V/A - State of Synthpop

5CD, A Different Drum, 2003

The description ‘a snapshot of the underground Synthpop scene’ may not be completely accurate but it does give a good idea of what this very affordable 5CD compilation is about. Coordinated by Todd Durrant of the American Synthpop label/music store A Different Drum, “State of Synthpop 2003” is the result of an ambitious project in which the efforts of many independent labels, active in the release of Synth-based music, were pooled in an effort to showcase as many representative bands as possible in a single package.
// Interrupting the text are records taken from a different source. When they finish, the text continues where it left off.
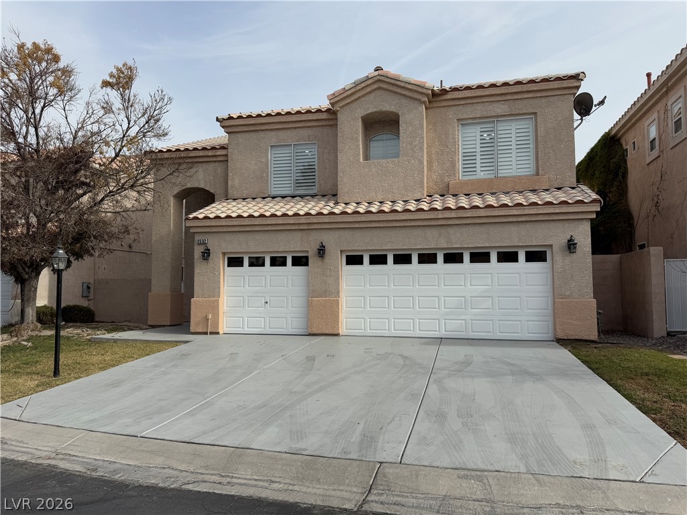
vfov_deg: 56.8
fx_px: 476
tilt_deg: +3.2
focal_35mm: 24
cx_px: 344
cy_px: 258
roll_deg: -0.4
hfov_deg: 71.6
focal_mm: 6.76
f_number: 1.78
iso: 80
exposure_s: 1/5348
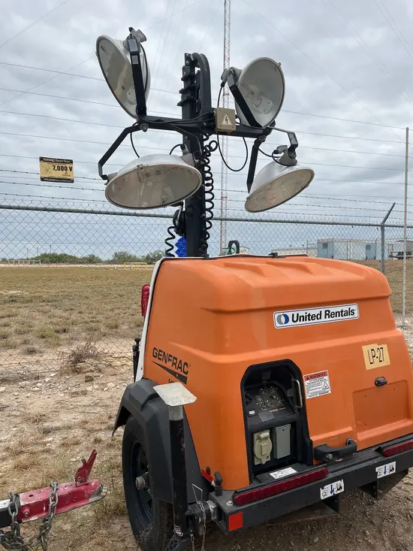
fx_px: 413
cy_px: 276
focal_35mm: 26
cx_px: 206
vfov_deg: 67.3
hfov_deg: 53.1
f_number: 1.6
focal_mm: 5.1
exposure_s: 1/3413
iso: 50
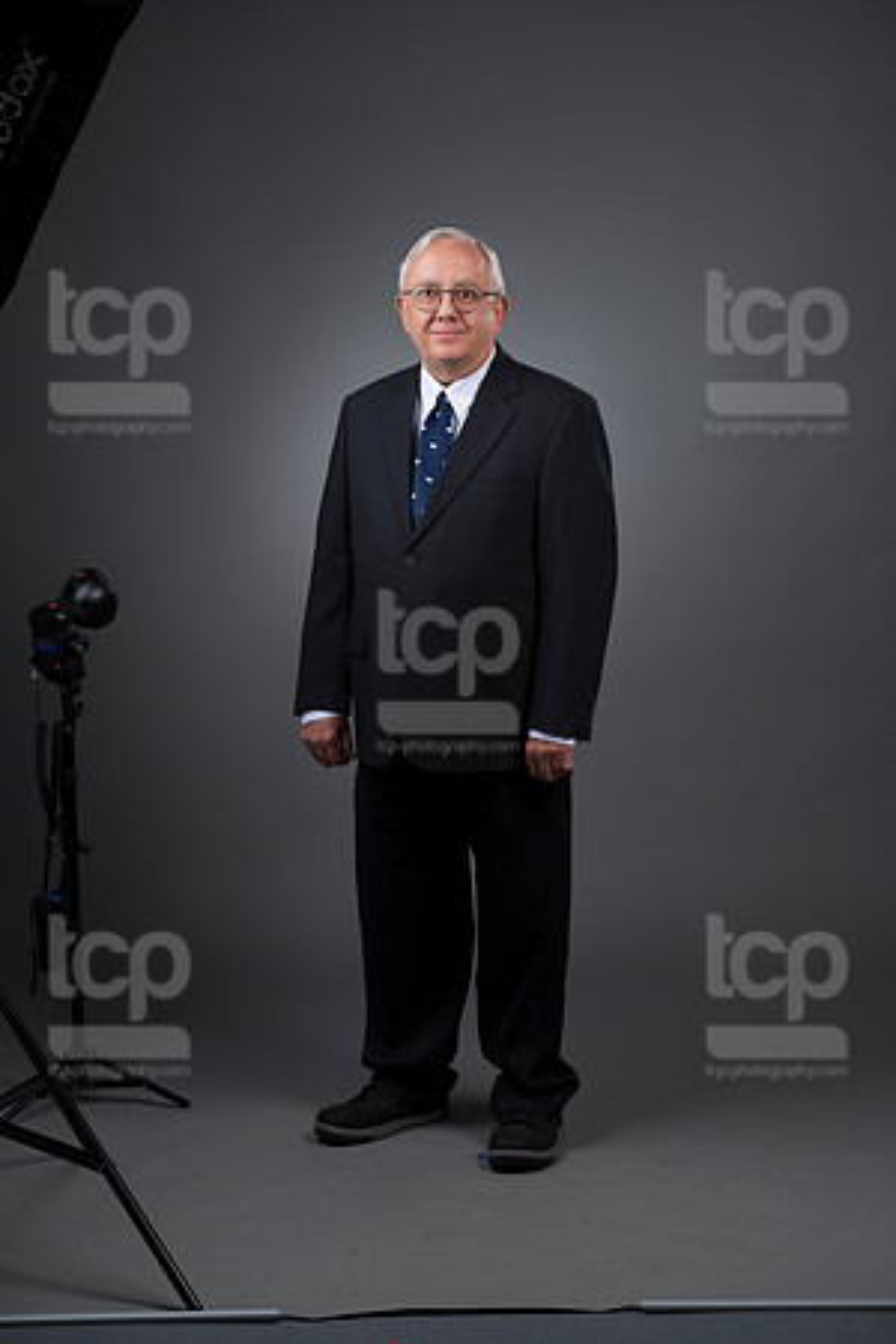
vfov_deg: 25.4
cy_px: 672
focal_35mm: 80
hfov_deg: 17.1
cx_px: 448
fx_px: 2986
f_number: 5.6
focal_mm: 80
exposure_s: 1/250
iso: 160
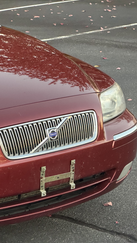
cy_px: 121
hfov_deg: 8.3
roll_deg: +2.4
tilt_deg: -14.2
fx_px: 943
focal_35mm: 146
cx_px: -9
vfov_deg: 14.7
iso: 640
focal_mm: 16.89
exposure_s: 1/78
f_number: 2.8
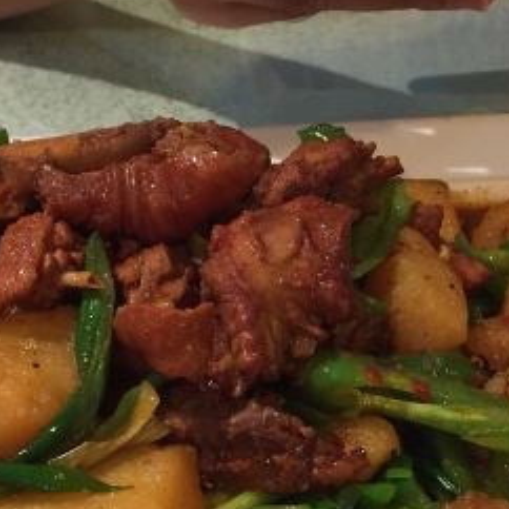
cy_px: 405
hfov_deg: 23.2
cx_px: 147
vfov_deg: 23.0
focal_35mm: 74
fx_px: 1231
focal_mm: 4.15
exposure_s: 1/33
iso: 64
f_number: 2.2
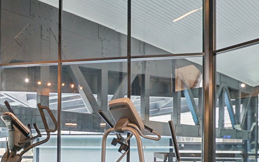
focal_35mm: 34
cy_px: 140
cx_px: 58
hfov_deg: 53.6
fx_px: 240
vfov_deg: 35.5
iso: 400
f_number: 8
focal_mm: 16
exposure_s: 1/6
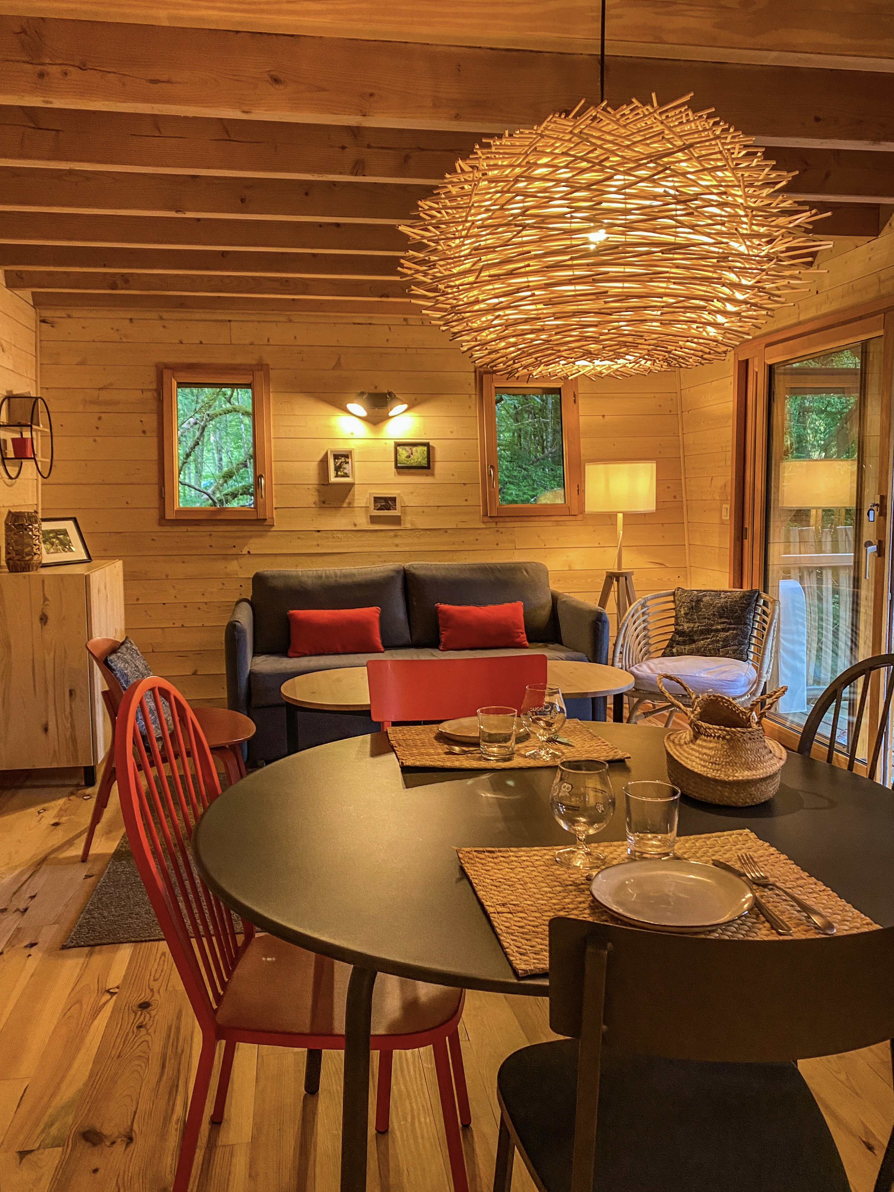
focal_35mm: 26
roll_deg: -0.1
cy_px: 596
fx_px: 895
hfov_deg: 53.1
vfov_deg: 67.3
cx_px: 447
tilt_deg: -5.9
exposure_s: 1/60
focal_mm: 4.25
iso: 400
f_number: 1.8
Despite not being exactly noticeable by the mainstream, Synthpop, Electro-pop and related genres have experienced a steady growth over the last few years as the number of people enjoying this kind of music and of bands producing it has increased. With a large increase in the quantity of music being produced, the time spent searching the Internet for bands, music downloads, labels, catalogues, etc can be quite large and eventually disheartening.
This is where this compilation comes in. “State of Synthpop 2003” is a bargain-priced (28USD/Euro!) package of 5 discs featuring the work of 85 bands from over a dozen record labels, with some information about the participating bands (including website addresses and publishing labels).
Naturally, not all the active Synth-based bands are featured in this release (that would be close to impossible…), but a good number of those that can be considered as representative of the underground Synthpop scene (or related to it) are. With such a large number of bands, the diversity of material presented is enormous, ranging from ‘classic’ Synthpop to Electro and Techno-pop, with incursions into Industrial, Trance, Darkwave, from club anthems to tracks ‘for a darkened room’.
There are a few bands that I personally disagree as to their inclusion in this compilation and also some that I feel should be present here (like Beborn Beton , Statemachine or Robert Marlow). However, in view of the monumental work involved and the number of bands present, it is just a minor detail which I easily overlook.
“State of Synthpop 2003” could probably be best described not as a ‘snapshot’ but as a ‘road-map sketch’, saving you a lot of time and headaches in charting your own way through Synthpop-land searching for new music. A definite must-have for Synthpop-fans wishing to widen their musical horizons and for all those who are simply curious about the modern Synthpop scene.